Ok, ok… What is the opposite of “timeless”? This is that.
They were accruing an enormous database of knowledge about him. He knew it was happening. It was… a game he couldn’t resist, and every time he logged on, the attacks would get worse. They knew how to get to him. Part of him hated it. Part of him knew it was an addiction, but he liked it. When he played the game, he liked everything. There was no way to stop. The point of the game was simply to play the game.
Although everyone he knew was playing alongside him, he had grown further and further from them, minor contact with them nothing compared to the backdrop of commercialism.
Now it was wireless. He could play it from anywhere, and there was nothing quite like the soul-selling high he got every time he sent out a message his contacts.
The game was winning. It already had his information, and he could be sure that his phone number was being held in the limbo of virtual space until the corporate entity running the game decided that it was going to sell it.
Ficly for today. Surprise ending. Truckin’ away on the book. 60 pages now. Stay tuned to news on that this week.
The water was everywhere. On the walls, on the floor. Covering him.
She kicked and screamed between gulping gasping breaths while he held her down. She was fighting hard. Pushing, she groped for the edge of the tub, trying to keep away from the water, knocking his hands aside.
What were the neighbors going to think? He wanted to shut her up for just a second, so no one called the cops, god forbid.
She was crying now, yelling at him to let go, but where would she have gone? She had no one else. This was the end of the road.
Two-year-old Jenny Anghers was going to take her bath and like it.
Today’s Ficly! My plan is to write a bunch, and then put them up on ficly all at once in a week or two in order to get some attention.
The snow outside was the heaviest I’d seen in a long while. It was still coming down when I’d finally cleared the driveway for the second time, and I was getting worried. I didn’t really have the steam to keep going out there and plowing away. For a few hours I sat inside and watched as my hard work disappeared under the white blanket.
At least the fire was nice, and I had wood stacked up in my shed just outside the back door.
It also occurred to me that I really didn’t have anywhere to put the snow if I did go back out to shovel; eight foot high piles lined the driveway. My daughter came in and crouched by the fire in her pajamas, staring into its burning heart. That was the solution.
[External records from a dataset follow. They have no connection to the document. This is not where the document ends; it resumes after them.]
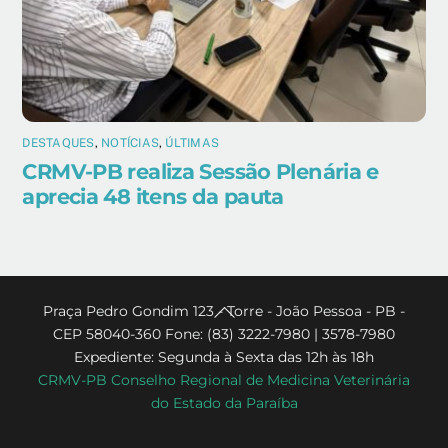
DESTAQUES
,
NOTÍCIAS
,
ÚLTIMAS
CRMV-PB realiza Sessão Plenária e
aprecia 48 itens da pauta
Back
Praça Pedro Gondim 123 - Torre - João Pessoa - PB -
CEP 58040-360 Fone: (83) 3222-7980 | 3578-7980
To
Expediente: Segunda à Sexta das 12h às 18h
Top
CRMV-PB Conselho Regional de Medicina Veterinária
do Estado da Paraíba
In hindsight, running out in my underwear with an aerosol-can-and-zippo-lighter makeshift flame thrower while screaming and laughing as the flames licked the frozen crystals may have damaged my relationship with my neighbors more permanently than I had anticipated.
The following is inspired by every English paper I’ve ever written:
Waldo’s struggle is not an uncommon one. Born a clone in a temporally devolving dimension, as detailed in Martin Handford’s final scene of “The Great Waldo Search”, Waldo is faced with several issues. First, due to the fact that he is of a race of genetically identical beings, he faces the very real possibility of extinction each and every day. Note that his race would not have had the potential to evolve whatsoever, were it not for their unstable reality, which forces them in purely random directions through time and space at entirely random intervals (this is documented). Few Waldo’s are believed to remain in their homeland, the vast majority having unintentionally evacuated the premises, finding themselves amidst the turmoil of underground Medieval battles, clashes between factions of pre-industrial Japan, or worse, the beaches of New Jersey.
In making the protagonist of his series a rag-tag adventurer with a plastic smile, Handford criticizes both America’s increasing superficiality, and it’s pointless attempt to be as well dressed as Waldo himself. Handford makes a great effort in his work to detail how incredibly futile the American Dream is, while at the same time acknowledging the difficulties faced by other cultures all throughout history. In doing so, he indicates how preposterous it is that we should be concerned with wealth, when history has proven again and again that the looming threat of utter destruction at any moment at the hand of the Unfriendly Giants, is a very real one. While other authors of children’s books tend to prevaricate, and dance around the issue, Handford goes straight for the jugular, arguing that it is best to explain the nature of existence to children early, and the difficulties therein, rather than tease them with false promises of a world in which they will not have to face danger and greed.